The deep thought into which the rider had fallen seemed to retard him, or else he was taking care to arrive only at a certain hour, which had not yet struck.
He was a man of about forty, whose powerful lineaments did not want character: his head was large, his cheeks were puffed out, his face was covered with little wrinkles, he had two quick sharp eyes, and a mouth always ready to express satire. Such was the man who, at first sight, one felt must occupy a high position and make a great noise in the world.
Arrived at the top of the avenue, he leaped without any hesitation over the gate leading to the court of the palace.
Betwixt two buildings to the right another man was waiting. He made a sign to the cavalier to come on. A door was opened, and the cavalier, following the other, found himself in a secret court. There the man stopped. He was dressed in black. Then, looking round him, and observing that the court was empty, he approached the cavalier hat in hand.
The cavalier, by leaning over the neck of his horse, brought himself in some measure opposite him.
“M. Weber,” said he, in a low tone.
“M. le Comte de Mirabeau,” answered the latter.

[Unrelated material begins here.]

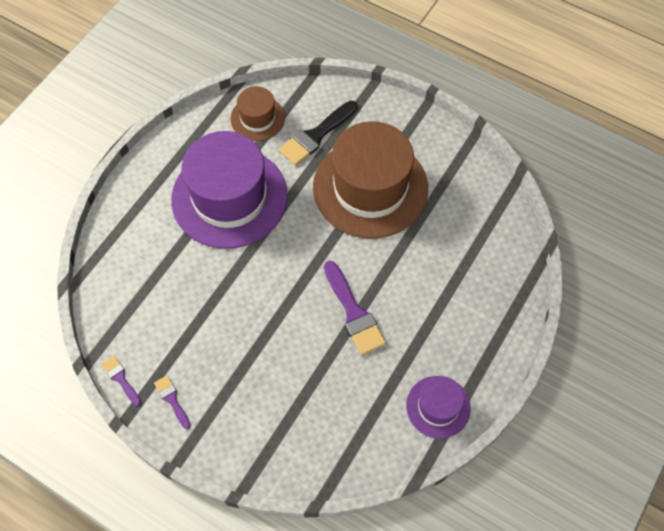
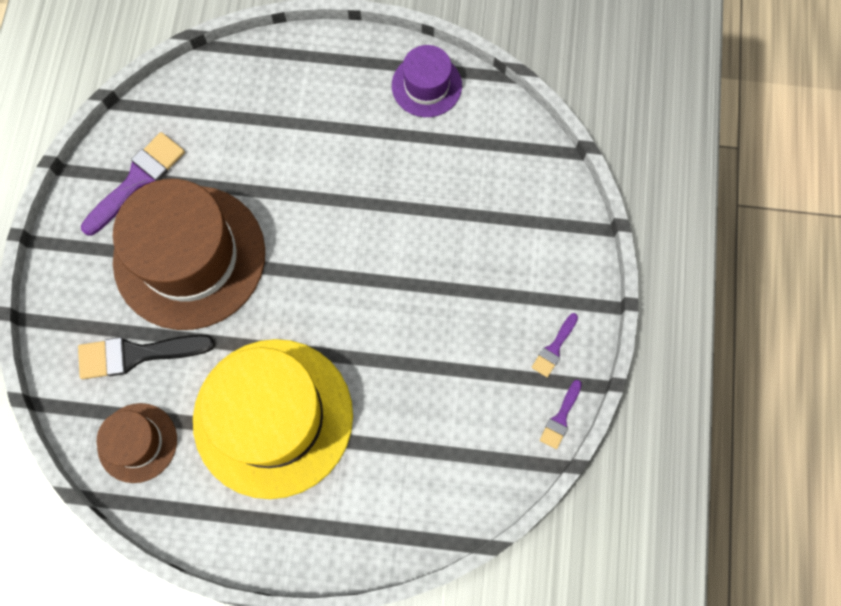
camera: 115 degrees left, 10 degrees up
(229, 197) = (273, 417): purple hat -> yellow hat
(316, 135) = (137, 354): black brush -> black brush turned 150 degrees clockwise
(354, 313) = (361, 207): purple brush -> purple brush (137, 180)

“The same,” said the cavalier; and more lightly than one could have supposed, he alighted on the ground.
“Enter,” said Weber; “but will you wait a moment until I myself put the horse into a stable.”
At the same time he opened the door of a saloon whose windows and other door opened upon the park.

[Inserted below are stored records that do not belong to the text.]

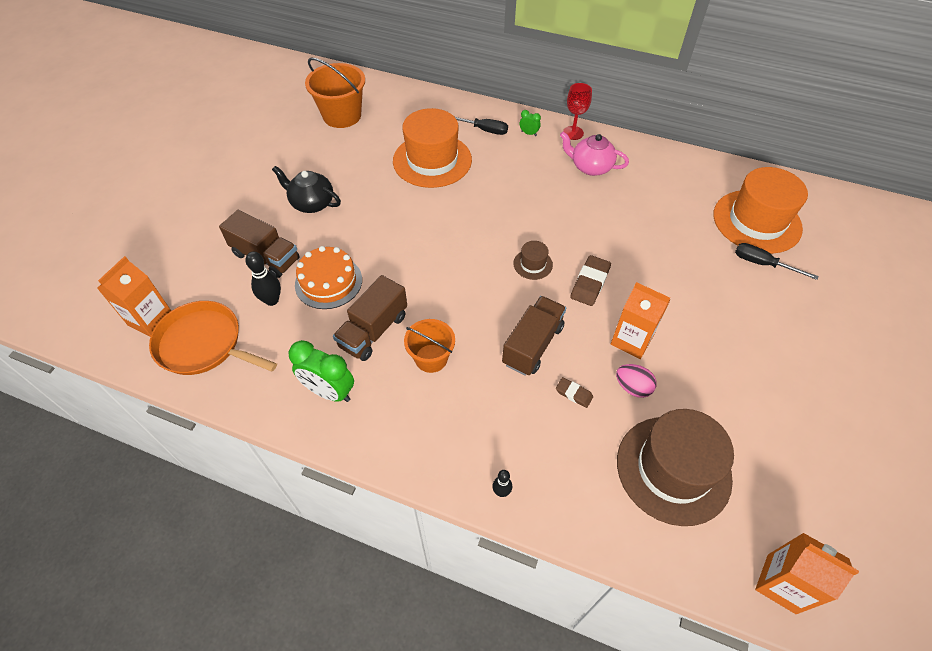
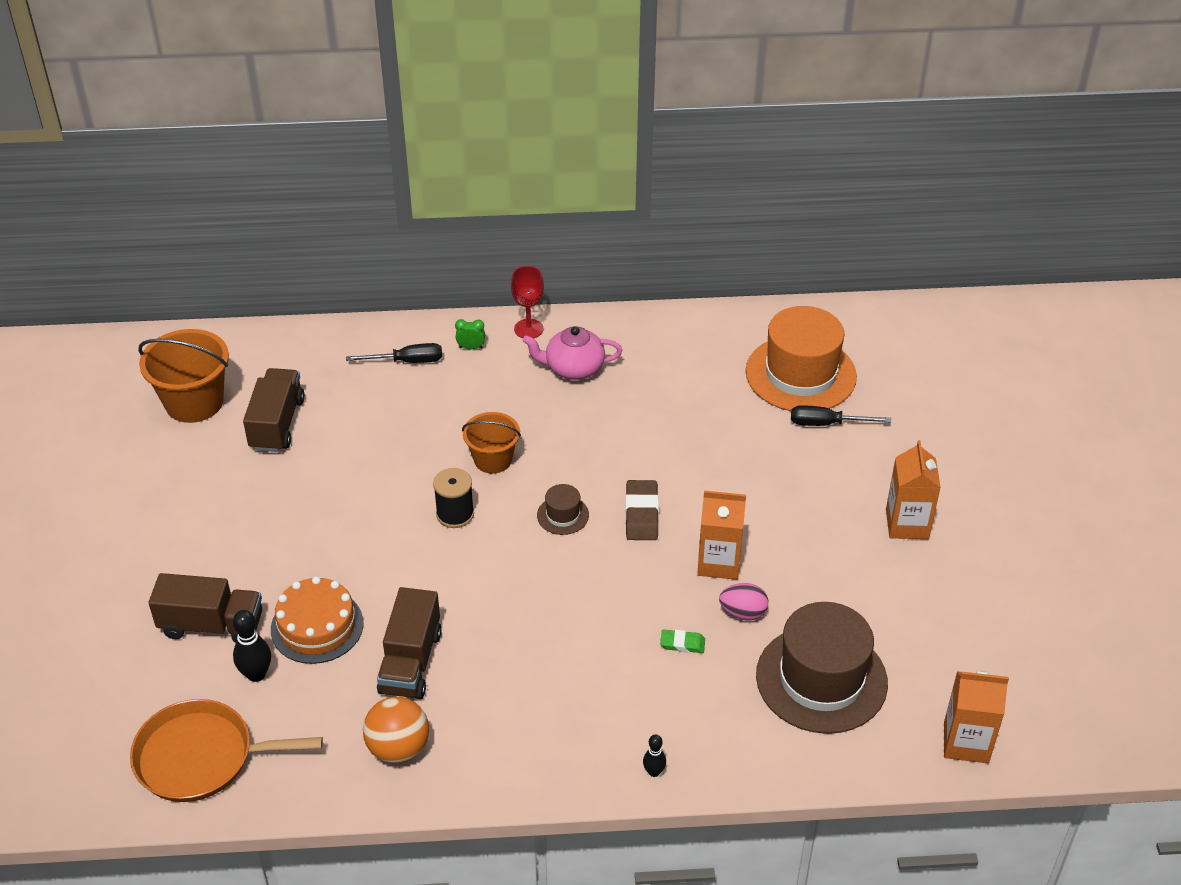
camera: 25 degrees left, 10 degrees down
(150, 319) = (107, 756): orange carton -> orange carton (907, 524)
(312, 203) = (229, 536): black teapot -> none
(329, 392) = (398, 748): green clock -> orange ball
(431, 358) = (499, 666): orange bucket -> orange bucket (493, 459)
(432, 160) = (361, 425): orange hat -> none
(460, 238) = (455, 514): none -> black spool
(533, 345) = (610, 608): brown truck -> brown truck (277, 424)
(574, 394) = (682, 643): brown eraser -> green eraser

Mirabeau entered into the saloon, and employed the few moments he was left alone by Weber in taking off the large boots which had preserved him from the mud during his ride.
Weber, as he promised, entered in the course of five minutes. “Come, M. le Comte,” said he, “the queen expects you.”
Weber opened a door opening on the garden, and plunged into a labyrinth of alleys, which led to the most solitary part of the park. There, in the midst of gloomy trees, appeared a pavilion, known by the name of the kiosque. The Venetian blinds of this pavilion were closed, with the exception of two, which, just resting one against the other, allowed a small quantity of light to illumine the interior. A great fire was burning on the hearth, and two branches were lit on the chimney-piece.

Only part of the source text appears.